7. Pelo devido aproveitamento do Acordo de Parceria Europeu
Consideramos estranho verificar a incapacidade do OE 2015 para ser interventor activo no desenho e construção do futuro. Esta deficiência congénita do OE 2015 está bem patente na forma como acolhe o tratamento dos instrumentos que configuram o próximo período de programação comunitária ou seja o Acordo de Parceria que substitui os anteriores QREN e QCA.
Com efeito, o Acordo de Parceria Europeu constitui o mais importante instrumento de financiamento do investimento público do País até 2020; apesar disso, o Orçamento para 2015 ignora-o, heroicamente; apenas a ele se refere no art.º 18º, nº 2 e no art.º 122, nº 1, a propósito da regulação de algumas operações financeiras que lhe estão associadas, passando ao lado do alcance deste instrumento privilegiado de promoção do desenvolvimento.

8. Pelo debate acerca da renegociação da dívida pública
Está hoje sobejamente demonstrada a inviabilidade do pagamento da dívida pública, nos prazos e nos termos que nos foram impostos externamente, tanto em termos de stock como de juros. Os argumentos que têm sido apresentados, que nos escusamos a repetir, deveriam merecer a atenção do Governo. Apesar de se reconhecerem as dificuldades inerentes à renegociação da dívida, não se tem propiciado um debate sério por parte de muitos dos intervenientes no espaço público. Esta constatação configura uma subordinação inaceitável aos interesses dos credores em detrimento de outros compromissos constitucionais assumidos com os portugueses.

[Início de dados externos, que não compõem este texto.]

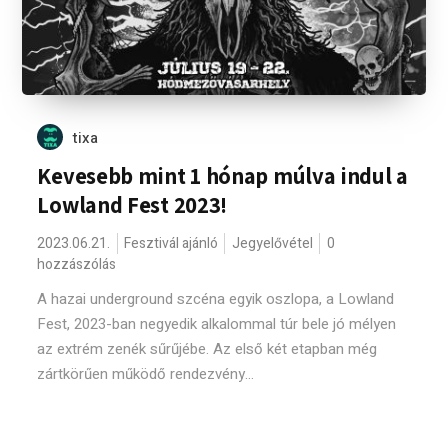
tixa
Kevesebb mint 1 hónap múlva indul a
Lowland Fest 2023!
2023.06.21.
Fesztivál ajánló
Jegyelővétel
0
hozzászólás
A hazai underground szcéna egyik oszlopa, a Lowland
Fest, 2023-ban negyedik alkalommal túr bele jó mélyen
az extrém zenék sűrűjébe. Az első két etapban még
zártkörűen működő rendezvény...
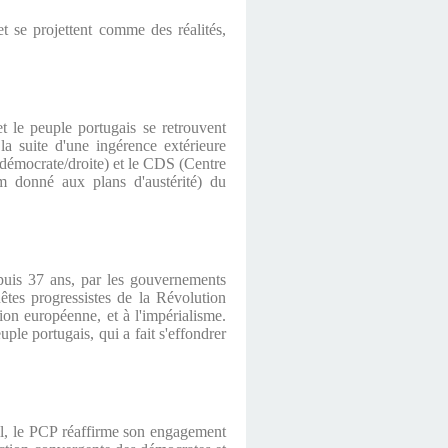
t se projettent comme des réalités,
 le peuple portugais se retrouvent
la suite d'une ingérence extérieure
-démocrate/droite) et le CDS (Centre
om donné aux plans d'austérité) du
epuis 37 ans, par les gouvernements
tes progressistes de la Révolution
ion européenne, et à l'impérialisme.
uple portugais, qui a fait s'effondrer
ril, le PCP réaffirme son engagement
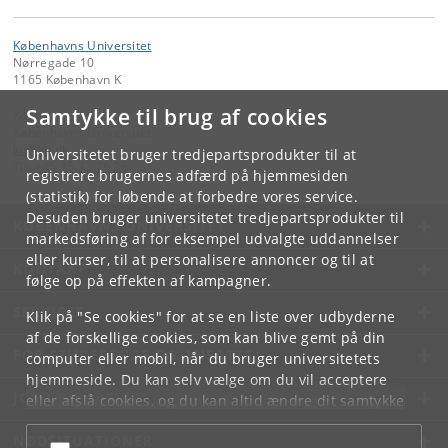
Københavns Universitet
Nørregade 10
1165 København K
Samtykke til brug af cookies
Kontakt:
Københavns Universitet
ku
@
ku
.
dk
Universitetet bruger tredjepartsprodukter til at
Tlf:
+45 35 32 26 26
registrere brugernes adfærd på hjemmesiden
(statistik) for løbende at forbedre vores service.
Desuden bruger universitetet tredjepartsprodukter til
KØBENHAVNS UNIVERSITET
markedsføring af for eksempel udvalgte uddannelser
eller kurser, til at personalisere annoncer og til at
KONTAKT
følge op på effekten af kampagner.
SERVICES
Klik på "Se cookies" for at se en liste over udbyderne
af de forskellige cookies, som kan blive gemt på din
FOR STUDERENDE OG ANSATTE
computer eller mobil, når du bruger universitetets
hjemmeside. Du kan selv vælge om du vil acceptere
JOB OG KARRIERE
eller afslå cookies, og du kan altid ændre dit samtykke
under
Cookie- og privatlivspolitik
som du finder i
NØDSITUATIONER
bunden af hver side.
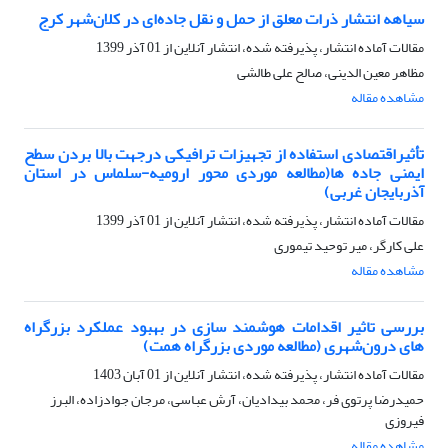
سیاهه انتشار ذرات معلق از حمل و نقل جاده‌ای در کلان‌شهر کرج
مقالات آماده انتشار، پذیرفته شده، انتشار آنلاین از
01 آذر 1399
مظاهر معین الدینی، صالح علی طالشی
مشاهده مقاله
تأثیراقتصادی استفاده از تجهیزات ترافیکی درجهت بالا بردن سطح
ایمنی جاده ها(مطالعه موردی محور ارومیه-سلماس در استان
آذربایجان غربی)
مقالات آماده انتشار، پذیرفته شده، انتشار آنلاین از
01 آذر 1399
علی کارگر، میر توحید تیموری
مشاهده مقاله
بررسی تاثیر اقدامات هوشمند سازی در بهبود عملکرد بزرگراه
های درون‌شهری (مطالعه موردی بزرگراه همت)
مقالات آماده انتشار، پذیرفته شده، انتشار آنلاین از
01 آبان 1403
حمیدرضا پرتوی فر، محمد بیدادیان، آرش عباسی، مرجان جوادزاده، البرز
فیروزی
مشاهده مقاله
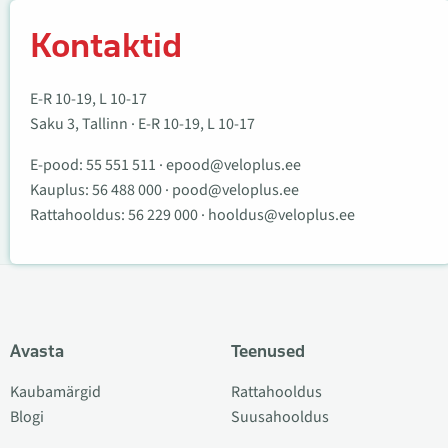
Kontaktid
E-R 10-19, L 10-17
Saku 3, Tallinn · E-R 10-19, L 10-17
E-pood:
55 551 511
·
epood@veloplus.ee
Kauplus:
56 488 000
·
pood@veloplus.ee
Rattahooldus:
56 229 000
·
hooldus@veloplus.ee
Avasta
Teenused
Kaubamärgid
Rattahooldus
Blogi
Suusahooldus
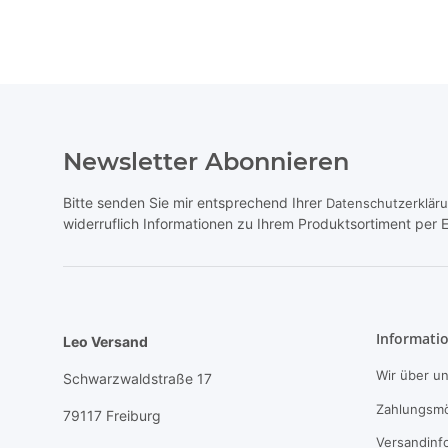
Newsletter Abonnieren
Bitte senden Sie mir entsprechend Ihrer
Datenschutzerklär
widerruflich Informationen zu Ihrem Produktsortiment per E
Informati
Leo Versand
Wir über u
Schwarzwaldstraße 17
Zahlungsmö
79117 Freiburg
Versandinf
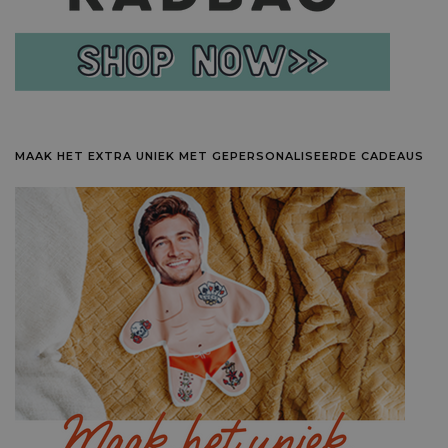
MAAK HET EXTRA UNIEK MET GEPERSONALISEERDE CADEAUS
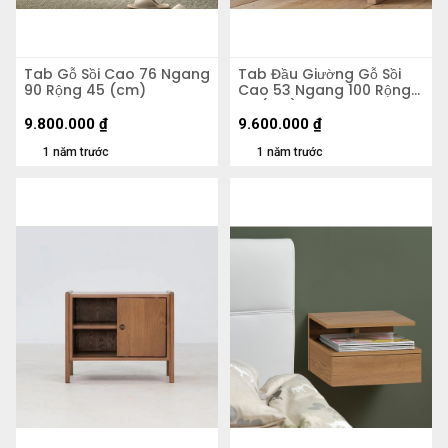
Tab Gỗ Sồi Cao 76 Ngang
Tab Đầu Giường Gỗ Sồi
90 Rộng 45 (cm)
Cao 53 Ngang 100 Rộng
38 (cm)
9.800.000
₫
9.600.000
₫
1 năm trước
1 năm trước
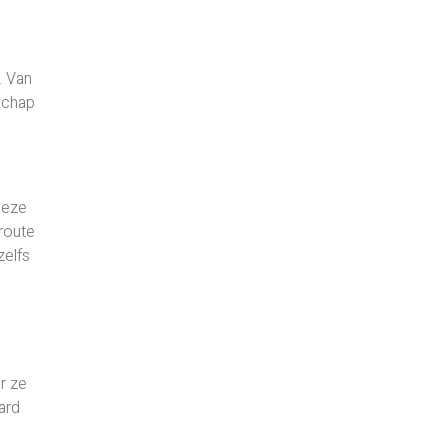
. Van
dschap
Deze
 route
zelfs
r ze
ard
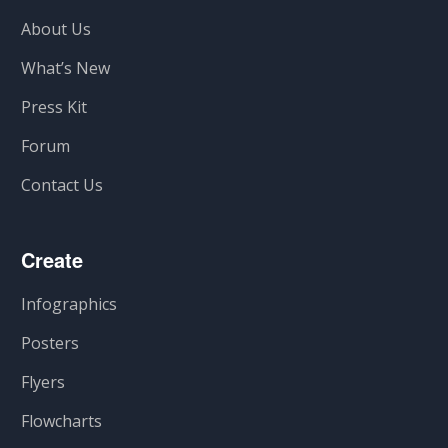
About Us
What’s New
Press Kit
Forum
Contact Us
Create
Infographics
Posters
Flyers
Flowcharts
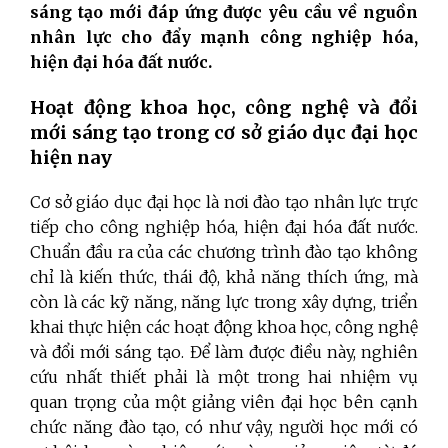
sáng tạo mới đáp ứng được yêu cầu về nguồn
nhân lực cho đẩy mạnh công nghiệp hóa,
hiện đại hóa đất nước.
Hoạt động khoa học, công nghệ và đổi
mới sáng tạo trong cơ sở giáo dục đại học
hiện nay
Cơ sở giáo dục đại học là nơi đào tạo nhân lực trực
tiếp cho công nghiệp hóa, hiện đại hóa đất nước.
Chuẩn đầu ra của các chương trình đào tạo không
chỉ là kiến thức, thái độ, khả năng thích ứng, mà
còn là các kỹ năng, năng lực trong xây dựng, triển
khai thực hiện các hoạt động khoa học, công nghệ
và đổi mới sáng tạo. Để làm được điều này, nghiên
cứu nhất thiết phải là một trong hai nhiệm vụ
quan trọng của một giảng viên đại học bên cạnh
chức năng đào tạo, có như vậy, người học mới có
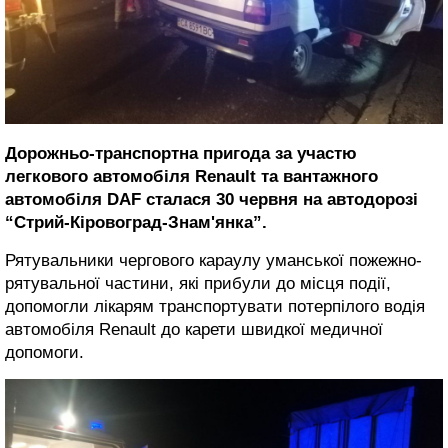
Дорожньо-транспортна пригода за участю
легкового автомобіля Renault та вантажного
автомобіля DAF сталася 30 червня на автодорозі
“Стрий-Кіровоград-Знам'янка”.
Рятувальники чергового караулу уманської пожежно-
рятувальної частини, які прибули до місця події,
допомогли лікарям транспортувати потерпілого водія
автомобіля Renault до карети швидкої медичної
допомоги.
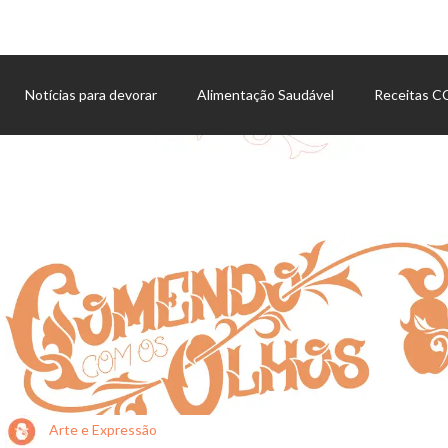
Notícias para devorar
Alimentação Saudável
Receitas 
Agenda de eventos
Arte e Expressão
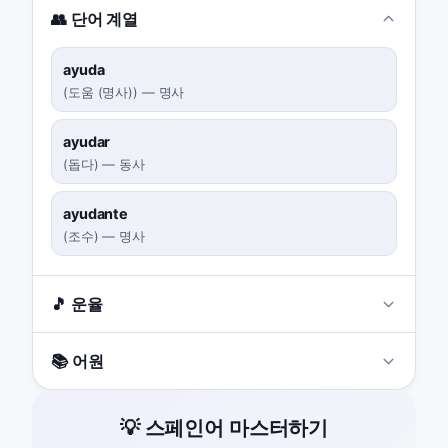
👥 단어 계열
ayuda
(
도움 (명사)
)
—
명사
ayudar
(
돕다
)
—
동사
ayudante
(
조수
)
—
명사
🎵 운율
📚 어원
💡 스페인어 마스터하기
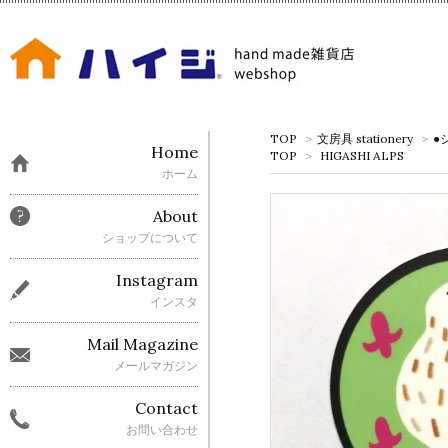
TOP
>
文房具 stationery
>
●
Home
TOP
>
HIGASHI ALPS
ホーム
About
ショップについて
Instagram
インスタ
Mail Magazine
メールマガジン
Contact
お問い合わせ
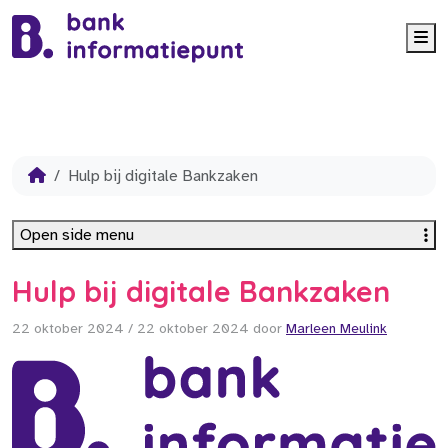
Me
Hulp bij digitale Bankzaken
Open side menu
Hulp bij digitale Bankzaken
22 oktober 2024
/
22 oktober 2024
door
Marleen Meulink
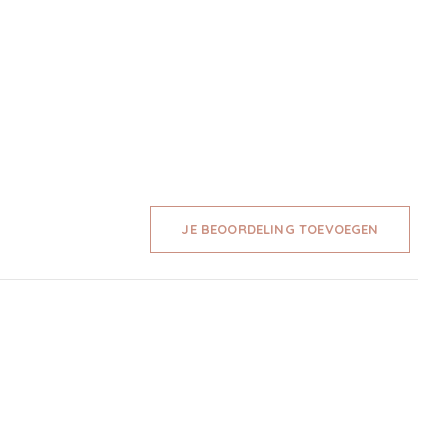
JE BEOORDELING TOEVOEGEN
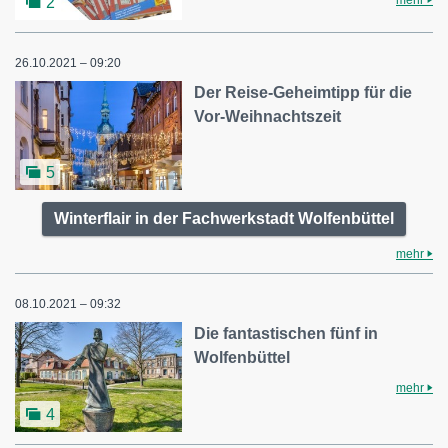
mehr
2
26.10.2021 – 09:20
Der Reise-Geheimtipp für die
Vor-Weihnachtszeit
5
Winterflair in der Fachwerkstadt Wolfenbüttel
mehr
08.10.2021 – 09:32
Die fantastischen fünf in
Wolfenbüttel
mehr
4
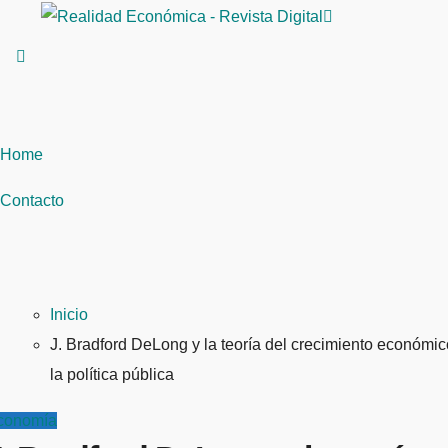
Saltar
al
contenido
Home
Contacto
Inicio
J. Bradford DeLong y la teoría del crecimiento económi
la política pública
conomía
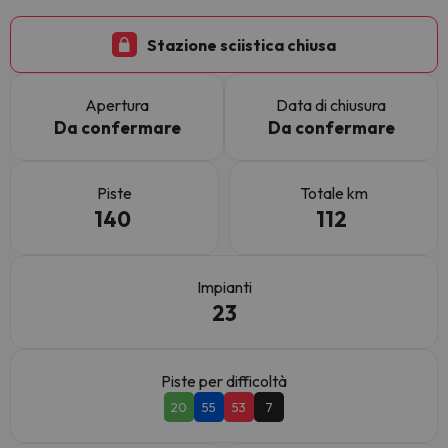
Stazione sciistica chiusa
Apertura
Data di chiusura
Da confermare
Da confermare
Piste
Totale km
140
112
Impianti
23
Piste per difficoltà
20
55
53
7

9. Uma palavra de esperança
Nas reflexões anteriores demos conta de algumas das nossas preocupações que resultam da análise da proposta de Orçamento de Estado para 2015. Acreditamos que do maior conhecimento do desenho das políticas públicas e do acompanhamento da sua execução algo de positivo resultará para o aperfeiçoamento da democracia e da qualidade da vida colectiva.
Se é certo que Governo e outros poderes públicos assumem a maior responsabilidade pela condução do nosso viver em comum e presença no contexto comunitário e mundial, acreditamos que uma população melhor informada e mais motivada para maior intervenção muito pode contribuir para as desejáveis e imperiosas mudanças.
Como lembra o Papa Francisco: Não podemos mais confiar nas forças cegas e na mão invisível do mercado. O crescimento equitativo exige algo mais do que o crescimento económico embora o pressuponha: requer decisões, programas, mecanismos e processos especificamente orientados para uma melhor distribuição dos rendimentos, para a criação de oportunidades de trabalho, para uma promoção integral dos pobres que supere o mero assistencialismo. (A Alegria do Evangelho, 204).